Sekali lagi Tong Kiam Ciu berhasil menghindar. Namun kini tampaklah kemarahan wanita itu telah memuncak. Dari sinar matanya telah dapat diterka, karena sorot matanya tajam kearah Tong Kiam Ciu. Ibu pengasuh Cit Sio Wie waspada dan tahu pasti apa yang akan dilakukan oleh ibu Cit Sio Wie itu. Maka wanita pengasuh itu telah siap-siap pula untuk menjaga segala kemungkinan.

Saat itu dengan gerakan cepat ibu Cit Sio Wie telah meloncat dan mengirimkan pukulan maut dengan ilmu Hian-hiong-kong-ki melesat sangat cepat dan berhawa panas. "Tong Siauwhiap menyingkir! Aduh.” terdengar seruan lantang dan pengasuh setia itu dan suaranya tertahan dengan keluhan. Kemudian tampaklah wanita pengasuh itu terjatuh dan tidak berdaya dan memuntahkan darah.

"Nai Ma!” seru Cit Sio Wie akan menubruk tubuh wanita yang terkapar mandi darah itu, namun Kiam Ciu menariknya.

"Kau mau pergi kemana ?!” seru ibu Cit Sio Wie dan bermaksud akan mengirimkan jotosan lagi kearah Tong Kiam Ciu.

Namun ketika wanita itu meloncat tiba-tiba Sio Cin telah meloncat pula untuk menerkam dan menahan ibu Cit Sio Wie.

"Lekaslah kalian lari dan menyingkir jauh dari tempat ini!” seru pelayan setia yang selalu mengikuti kemana saja Cit Sio Wie pergi.

Sio Cin telah dapat menahan ibu Sio Wie sampai beberapa saat lamanya dengan jalan memeluk kaki wanita itu. Sedangkan Tong Kiam Ciu serta Cit Sio Wie telah membulatkan tekad untuk meninggalkan tempat itu. Walaupun hatinya merasa sangat sedih dan ngeri menyaksikan peristiwa itu. namun demi untuk keselamatan dan karena Tong Kiam Ciu masih harus menyelesaikan banyak tugas maka dengan menyingkirkan segala perasaan itu mereka meninggalkan lereng gunung dekat desa Cit Wie itu.

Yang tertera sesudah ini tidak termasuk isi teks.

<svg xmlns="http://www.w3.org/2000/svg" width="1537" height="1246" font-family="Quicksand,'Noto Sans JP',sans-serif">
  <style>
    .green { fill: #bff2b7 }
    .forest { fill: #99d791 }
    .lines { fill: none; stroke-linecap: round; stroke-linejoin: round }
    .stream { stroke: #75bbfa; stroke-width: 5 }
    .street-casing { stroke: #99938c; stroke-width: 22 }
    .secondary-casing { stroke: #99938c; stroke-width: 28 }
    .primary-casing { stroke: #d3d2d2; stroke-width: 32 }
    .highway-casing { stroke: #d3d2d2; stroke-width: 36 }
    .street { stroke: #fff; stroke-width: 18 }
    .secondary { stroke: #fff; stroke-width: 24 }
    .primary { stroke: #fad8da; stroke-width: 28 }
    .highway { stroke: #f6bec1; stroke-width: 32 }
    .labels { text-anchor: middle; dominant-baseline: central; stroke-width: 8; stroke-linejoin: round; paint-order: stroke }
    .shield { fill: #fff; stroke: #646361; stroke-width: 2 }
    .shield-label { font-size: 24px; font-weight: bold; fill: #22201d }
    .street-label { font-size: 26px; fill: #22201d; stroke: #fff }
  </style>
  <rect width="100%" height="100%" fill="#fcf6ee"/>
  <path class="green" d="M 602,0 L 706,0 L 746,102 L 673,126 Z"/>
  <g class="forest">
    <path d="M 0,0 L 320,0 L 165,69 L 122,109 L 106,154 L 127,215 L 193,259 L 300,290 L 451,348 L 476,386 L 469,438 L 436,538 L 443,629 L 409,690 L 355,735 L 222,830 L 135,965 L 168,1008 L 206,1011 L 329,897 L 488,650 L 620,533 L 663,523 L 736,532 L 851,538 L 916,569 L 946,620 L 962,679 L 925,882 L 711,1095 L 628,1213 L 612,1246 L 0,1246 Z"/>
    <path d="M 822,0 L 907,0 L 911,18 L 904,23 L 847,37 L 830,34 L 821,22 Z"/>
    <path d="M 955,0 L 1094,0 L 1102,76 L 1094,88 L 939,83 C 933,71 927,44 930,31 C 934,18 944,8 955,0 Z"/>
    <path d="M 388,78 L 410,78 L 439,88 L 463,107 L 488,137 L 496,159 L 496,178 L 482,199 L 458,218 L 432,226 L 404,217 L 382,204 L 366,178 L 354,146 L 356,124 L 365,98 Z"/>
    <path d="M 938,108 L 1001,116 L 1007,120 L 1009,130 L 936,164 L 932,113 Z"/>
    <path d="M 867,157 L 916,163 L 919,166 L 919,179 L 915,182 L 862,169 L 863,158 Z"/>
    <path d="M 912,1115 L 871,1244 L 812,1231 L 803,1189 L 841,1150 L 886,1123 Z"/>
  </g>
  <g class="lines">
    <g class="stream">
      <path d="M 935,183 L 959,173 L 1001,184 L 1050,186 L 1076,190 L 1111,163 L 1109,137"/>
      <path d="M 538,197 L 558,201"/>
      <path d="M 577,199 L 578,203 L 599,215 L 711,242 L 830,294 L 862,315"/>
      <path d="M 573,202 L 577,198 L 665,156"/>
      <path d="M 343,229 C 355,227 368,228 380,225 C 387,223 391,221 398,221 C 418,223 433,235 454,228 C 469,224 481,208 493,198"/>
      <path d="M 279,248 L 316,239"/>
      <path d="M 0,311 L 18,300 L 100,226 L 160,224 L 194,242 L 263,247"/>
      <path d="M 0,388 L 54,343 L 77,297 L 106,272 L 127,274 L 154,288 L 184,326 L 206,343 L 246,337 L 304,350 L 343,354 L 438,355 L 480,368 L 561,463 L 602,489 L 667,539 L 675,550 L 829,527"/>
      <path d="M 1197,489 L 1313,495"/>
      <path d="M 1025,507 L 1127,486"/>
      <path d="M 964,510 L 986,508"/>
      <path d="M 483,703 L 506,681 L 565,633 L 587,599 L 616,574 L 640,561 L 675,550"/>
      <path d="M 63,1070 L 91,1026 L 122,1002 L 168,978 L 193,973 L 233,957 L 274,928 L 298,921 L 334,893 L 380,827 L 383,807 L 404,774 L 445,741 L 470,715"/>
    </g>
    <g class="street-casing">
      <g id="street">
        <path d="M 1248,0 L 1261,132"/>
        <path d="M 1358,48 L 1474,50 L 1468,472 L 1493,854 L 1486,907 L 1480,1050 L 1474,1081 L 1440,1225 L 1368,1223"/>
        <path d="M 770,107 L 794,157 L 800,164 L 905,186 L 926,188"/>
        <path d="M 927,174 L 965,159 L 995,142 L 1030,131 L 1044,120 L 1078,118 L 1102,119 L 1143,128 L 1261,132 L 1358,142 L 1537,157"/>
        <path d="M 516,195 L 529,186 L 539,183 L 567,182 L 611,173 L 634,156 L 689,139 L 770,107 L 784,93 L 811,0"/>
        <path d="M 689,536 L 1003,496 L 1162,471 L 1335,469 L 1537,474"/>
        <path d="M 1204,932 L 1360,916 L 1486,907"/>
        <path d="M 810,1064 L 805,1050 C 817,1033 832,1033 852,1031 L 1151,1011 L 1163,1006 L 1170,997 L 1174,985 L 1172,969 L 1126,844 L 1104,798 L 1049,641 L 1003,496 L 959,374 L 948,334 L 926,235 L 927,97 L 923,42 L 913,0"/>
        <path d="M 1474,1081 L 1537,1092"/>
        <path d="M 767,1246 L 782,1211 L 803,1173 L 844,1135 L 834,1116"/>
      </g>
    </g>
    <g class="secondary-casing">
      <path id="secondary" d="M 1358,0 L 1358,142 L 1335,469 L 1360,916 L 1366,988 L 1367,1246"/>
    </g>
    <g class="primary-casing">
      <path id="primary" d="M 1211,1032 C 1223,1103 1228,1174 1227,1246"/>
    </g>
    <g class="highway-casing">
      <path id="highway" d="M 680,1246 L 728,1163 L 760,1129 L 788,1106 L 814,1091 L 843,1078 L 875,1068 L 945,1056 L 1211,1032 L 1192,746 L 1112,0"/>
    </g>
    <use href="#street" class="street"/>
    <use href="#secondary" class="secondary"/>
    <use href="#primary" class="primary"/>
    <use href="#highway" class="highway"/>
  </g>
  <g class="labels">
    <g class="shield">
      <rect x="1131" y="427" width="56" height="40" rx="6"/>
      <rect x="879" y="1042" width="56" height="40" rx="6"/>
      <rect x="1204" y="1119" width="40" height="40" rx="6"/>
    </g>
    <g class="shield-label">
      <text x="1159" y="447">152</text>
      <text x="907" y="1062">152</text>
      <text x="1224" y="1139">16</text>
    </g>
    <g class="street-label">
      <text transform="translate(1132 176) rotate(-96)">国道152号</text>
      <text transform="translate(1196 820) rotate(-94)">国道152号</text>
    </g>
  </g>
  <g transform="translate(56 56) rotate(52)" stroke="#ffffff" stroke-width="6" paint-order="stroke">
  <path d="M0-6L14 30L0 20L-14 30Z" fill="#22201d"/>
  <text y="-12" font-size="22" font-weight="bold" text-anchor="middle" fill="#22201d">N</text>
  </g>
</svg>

Mereka berdua telah meninggalkan kedua orang yang seiia. Dua orang yang telah mencurahkan segala perhatian dan kasih sayangnya kepada Cit Sio Wie.

Mereka telah memanjakan dan telah memberikan segala kasih sayang kepada Cit Sio Wie. Selama bertahun-tahun telah bersama. Betapa berat rasa hari Cit Sio Wie sebenarnya untuk berpisah dan meninggalkan begitu saja kedua orang yang telah banyak pengorbanan itu.

Tetapi karena memang cintanya terhadap Tong Kiam Ciu begitu dalam, akhirnya semua sama lalunya bahkan ibunya sendiri dia telah rela untuk meninggalkannya. "Mulai hari ini aku bukan putri ibu lagi!", seru Cit Sio Wie sambil memandang ibunya yang masih kalap dan kakinya masih dipeluk oleh Sio Cin dengan erat.

Sio Cin sebenarnya berilmu sangat lihay setarap dengan ilmu Cit Sio Wie.

Maka tidaklah mengherankan kalau untuk sementara dia dapat menahan ibu Sio Wie yang kejam dan berilmu lihay.

Kesempatan itu telah dipergunakan oleh Tong Kiam Cin untuk menarik pergi kekasihnya. Kini tanpa ragu-ragu lagi Tong Kiam Ciu membawa Cit Sio Wie berlalu dari desa Cit Wie. Karena Tong Kiam Ciu telah menyadari betapa besarnya cinta Cit Sio Wie terhadap dirinya.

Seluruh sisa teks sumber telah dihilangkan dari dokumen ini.